Chapter 3 is concerned with the ‘transition to a pawn ending’ and consists of 20 positions. Here you need to decide whether it is best to trade pieces and go into a pawn ending or not, as the case may be. Also, there are some positions where you can make a desirable move but one which would allow an exchange of pieces. Do you want to give your opponent this possibility? Clearly, evaluation is as important as calculation in these cases.
Rook endings make up the fourth and largest chapter. Hardly surprising, perhaps, since they occur most frequently in practice. Anyway, there are a whopping 150 positions; and a great majority are in the difficult or very difficult category, which was good to hear!

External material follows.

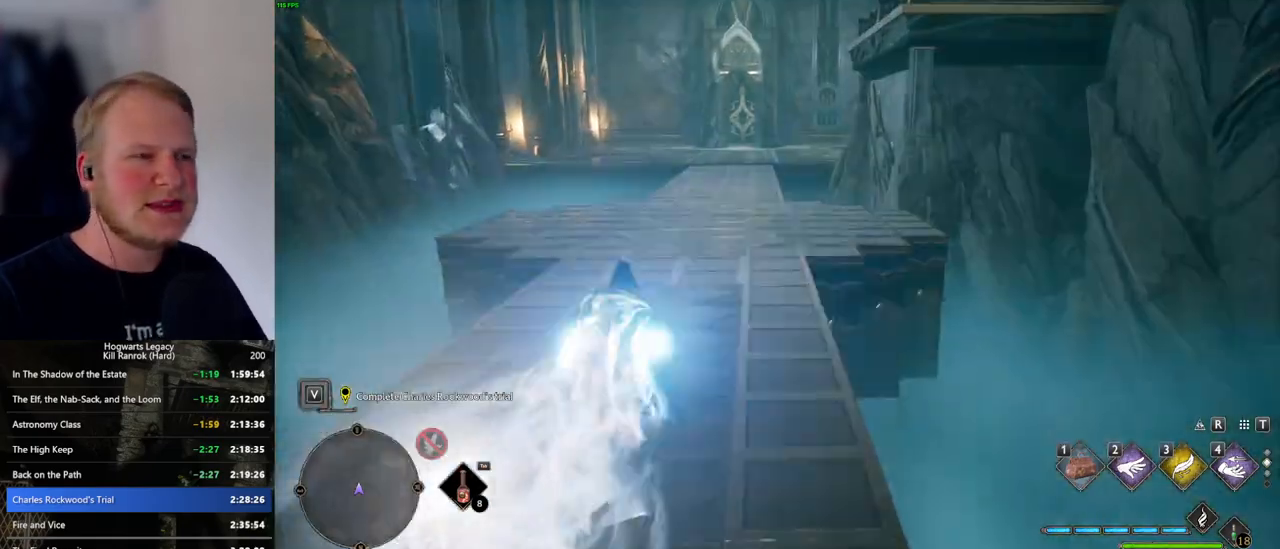
{"keys": ["space", "w"], "mouse": [], "events": [[183, "space", "down"]]}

Opposite-coloured bishops are the subject of chapter 5. Received wisdom has it that these endings are generally dull and drawish, but that’s not the case here. These positions are full of nuance.
The next three chapters are concerned with material imbalance in some form. In chapter 6 we see 24 scenarios where a minor piece is battling against pawns, where the the side with the greater material advantage is playing to draw almost always. Chess is paradoxical game. Chapter 7 (28 positions) sees the old adversaries, bishop and knight, duelling. They have the same nominal value, of course, but very different qualities, and the jury is still out, the verdict not yet in, on which piece is the most prized.
Chapter 8 has 20 positions which feature rook versus minor piece.
Finally, we come to chapter 9, which has 60 ‘mixed’ exercises. These are complicated positions where a very concrete approach required and the solutions are very often ‘study-like’. A case in point is the zugzwang in position 9-60, arising from a continuation missed by both Magnus Carlsen and Maxime Vachier-Lagrave, being a case in point.
What to say in addition? Well, all these positions are taken from actual play but a lot of them as exercises are so difficult that the players themselves (usually strong grandmasters, often world class players like Carlsen and MVL) went awry. Because the ideas are well hidden: tricky, surprising, deceptive. Of course the players had to contend with competitive conditions and may well have been tired or short of time. Also, unlike we the readers, they did not know that there was a solution to be found (not that such foreknowledge always makes solving an exercise any easier…).
This is a very practical book, as shown by its emphasis on rook endings, the most commonly occurring in practice, and pawn endings, which are as foundational to chess as putting is to golf, as Purdy once put it. The authors refer to their book as an ‘endgame proving ground’, which I found a fascinating notion. They provide a way to test and apply your knowledge, to monitor and diagnose your understanding, and perhaps it’s most valuable feature is this: it will tell you what you do not know. In this, their solutions, replete with explanations and analysis, provide invaluable food for thought.
Solving exercises is an enjoyable form of active learning and the authors recommend what has come to be known as ‘the woodpecker method’, after the book of that name, which means that you should solve the same exercises again after a period of a month, two months, four months, etc. to reinforce learning. I’d add that, in my experience, there are always one or two niggly positions that you don’t quite get.
Endgame Corner is a book that is challenging, full of beautiful, and elegant play, and (let me be frank) at times bruising to the ego!